### Task requirements
Give back the records in their entirety, exactly.

### The data
--------------------

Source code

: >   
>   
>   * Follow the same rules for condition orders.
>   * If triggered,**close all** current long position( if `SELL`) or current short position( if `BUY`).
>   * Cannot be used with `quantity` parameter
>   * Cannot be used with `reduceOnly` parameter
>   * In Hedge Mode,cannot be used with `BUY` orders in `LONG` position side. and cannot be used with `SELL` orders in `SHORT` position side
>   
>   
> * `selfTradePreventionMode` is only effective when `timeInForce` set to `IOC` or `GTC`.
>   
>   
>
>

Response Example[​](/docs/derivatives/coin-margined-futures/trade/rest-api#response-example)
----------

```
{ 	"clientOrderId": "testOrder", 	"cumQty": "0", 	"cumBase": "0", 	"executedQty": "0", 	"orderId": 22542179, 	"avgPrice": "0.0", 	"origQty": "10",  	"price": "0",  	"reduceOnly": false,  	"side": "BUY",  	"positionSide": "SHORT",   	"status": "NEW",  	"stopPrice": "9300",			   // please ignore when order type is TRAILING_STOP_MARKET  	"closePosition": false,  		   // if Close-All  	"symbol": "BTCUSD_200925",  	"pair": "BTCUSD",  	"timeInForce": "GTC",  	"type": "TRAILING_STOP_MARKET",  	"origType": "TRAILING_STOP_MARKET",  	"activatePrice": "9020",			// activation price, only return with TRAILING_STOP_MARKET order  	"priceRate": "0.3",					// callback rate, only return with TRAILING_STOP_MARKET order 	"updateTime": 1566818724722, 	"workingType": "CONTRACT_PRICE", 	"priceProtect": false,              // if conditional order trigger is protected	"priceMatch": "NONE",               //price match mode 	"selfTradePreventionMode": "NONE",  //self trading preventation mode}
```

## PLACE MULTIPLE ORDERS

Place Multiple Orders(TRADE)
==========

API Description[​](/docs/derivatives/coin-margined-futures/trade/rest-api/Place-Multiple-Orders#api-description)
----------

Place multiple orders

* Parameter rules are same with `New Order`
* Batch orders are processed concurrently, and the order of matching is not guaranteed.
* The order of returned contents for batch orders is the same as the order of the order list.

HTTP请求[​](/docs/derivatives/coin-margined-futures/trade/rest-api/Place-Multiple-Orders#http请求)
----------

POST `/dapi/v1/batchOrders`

--------------------

### Response box
Source code

: >   
>   
>   * Follow the same rules for condition orders.
>   * If triggered,**close all** current long position( if `SELL`) or current short position( if `BUY`).
>   * Cannot be used with `quantity` parameter
>   * Cannot be used with `reduceOnly` parameter
>   * In Hedge Mode,cannot be used with `BUY` orders in `LONG` position side. and cannot be used with `SELL` orders in `SHORT` position side
>   
>   
> * `selfTradePreventionMode` is only effective when `timeInForce` set to `IOC` or `GTC`.
>   
>   
>
>

Response Example[​](/docs/derivatives/coin-margined-futures/trade/rest-api#response-example)
----------

```
{ 	"clientOrderId": "testOrder", 	"cumQty": "0", 	"cumBase": "0", 	"executedQty": "0", 	"orderId": 22542179, 	"avgPrice": "0.0", 	"origQty": "10",  	"price": "0",  	"reduceOnly": false,  	"side": "BUY",  	"positionSide": "SHORT",   	"status": "NEW",  	"stopPrice": "9300",			   // please ignore when order type is TRAILING_STOP_MARKET  	"closePosition": false,  		   // if Close-All  	"symbol": "BTCUSD_200925",  	"pair": "BTCUSD",  	"timeInForce": "GTC",  	"type": "TRAILING_STOP_MARKET",  	"origType": "TRAILING_STOP_MARKET",  	"activatePrice": "9020",			// activation price, only return with TRAILING_STOP_MARKET order  	"priceRate": "0.3",					// callback rate, only return with TRAILING_STOP_MARKET order 	"updateTime": 1566818724722, 	"workingType": "CONTRACT_PRICE", 	"priceProtect": false,              // if conditional order trigger is protected	"priceMatch": "NONE",               //price match mode 	"selfTradePreventionMode": "NONE",  //self trading preventation mode}
```

## PLACE MULTIPLE ORDERS

Place Multiple Orders(TRADE)
==========

API Description[​](/docs/derivatives/coin-margined-futures/trade/rest-api/Place-Multiple-Orders#api-description)
----------

Place multiple orders

* Parameter rules are same with `New Order`
* Batch orders are processed concurrently, and the order of matching is not guaranteed.
* The order of returned contents for batch orders is the same as the order of the order list.

HTTP请求[​](/docs/derivatives/coin-margined-futures/trade/rest-api/Place-Multiple-Orders#http请求)
----------

POST `/dapi/v1/batchOrders`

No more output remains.